Please state the position Mattia Gallon plays, according to the player profile.

Excerpt to read:
______

Mattia Gallon

Personal information
- Date of birth: 30 May 1992 (age 33)
- Place of birth: Arborea, Italy
- Height: 1.73 m (5 ft 8 in)
- Position(s): Forward

Team information
- Current team: Lucchese

Senior career*
- Years: Team / Apps / (Gls)
- 2008–2013: Cagliari / 1 / (0)
- 2011–2012: → Treviso (loan) / 23 / (3)
- 2012–2013: → Savona (loan) / 25 / (2)
- 2013: Olbia / 12 / (3)
- 2013–2014: Nuorese /  / (1)
- 2014–2015: HinterReggio / 18 / (7)
- 2015: Marsala / 17 / (7)
- 2015–2016: Siracusa / 9 / (1)
- 2016–2017: Sicula Leonzio / 26 / (9)
- 2017–2018: Gela / 21 / (7)
- 2018: Castrovillari / 11 / (3)
- 2018–2019: Picerno / 11 / (2)
- 2019: Licata / 10 / (2)
- 2019–: Lucchese / 2 / (0)

International career
- 2009: Italy U-18 / 2 / (0)

______

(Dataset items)

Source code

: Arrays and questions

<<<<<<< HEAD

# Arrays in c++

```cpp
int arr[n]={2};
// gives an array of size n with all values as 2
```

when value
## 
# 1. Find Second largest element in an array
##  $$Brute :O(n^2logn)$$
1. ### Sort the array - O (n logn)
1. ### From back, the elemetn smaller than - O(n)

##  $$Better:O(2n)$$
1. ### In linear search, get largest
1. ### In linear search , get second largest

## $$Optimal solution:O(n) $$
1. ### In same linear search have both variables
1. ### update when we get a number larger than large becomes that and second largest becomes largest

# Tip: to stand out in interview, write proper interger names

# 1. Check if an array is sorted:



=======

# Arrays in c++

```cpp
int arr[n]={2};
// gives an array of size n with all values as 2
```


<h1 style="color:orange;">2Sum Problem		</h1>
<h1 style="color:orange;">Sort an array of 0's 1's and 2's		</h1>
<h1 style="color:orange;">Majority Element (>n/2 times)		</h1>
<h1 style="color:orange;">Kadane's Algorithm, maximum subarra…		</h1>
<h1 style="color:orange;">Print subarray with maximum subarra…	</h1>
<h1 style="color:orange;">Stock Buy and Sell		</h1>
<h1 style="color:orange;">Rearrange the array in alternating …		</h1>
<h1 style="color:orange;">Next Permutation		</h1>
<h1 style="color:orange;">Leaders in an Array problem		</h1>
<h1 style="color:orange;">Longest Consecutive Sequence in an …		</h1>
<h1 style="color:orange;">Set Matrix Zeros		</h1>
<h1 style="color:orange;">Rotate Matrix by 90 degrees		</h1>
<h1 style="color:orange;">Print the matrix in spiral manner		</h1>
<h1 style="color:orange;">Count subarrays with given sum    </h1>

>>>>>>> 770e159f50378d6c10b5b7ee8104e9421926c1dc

______

Exercise response: Forward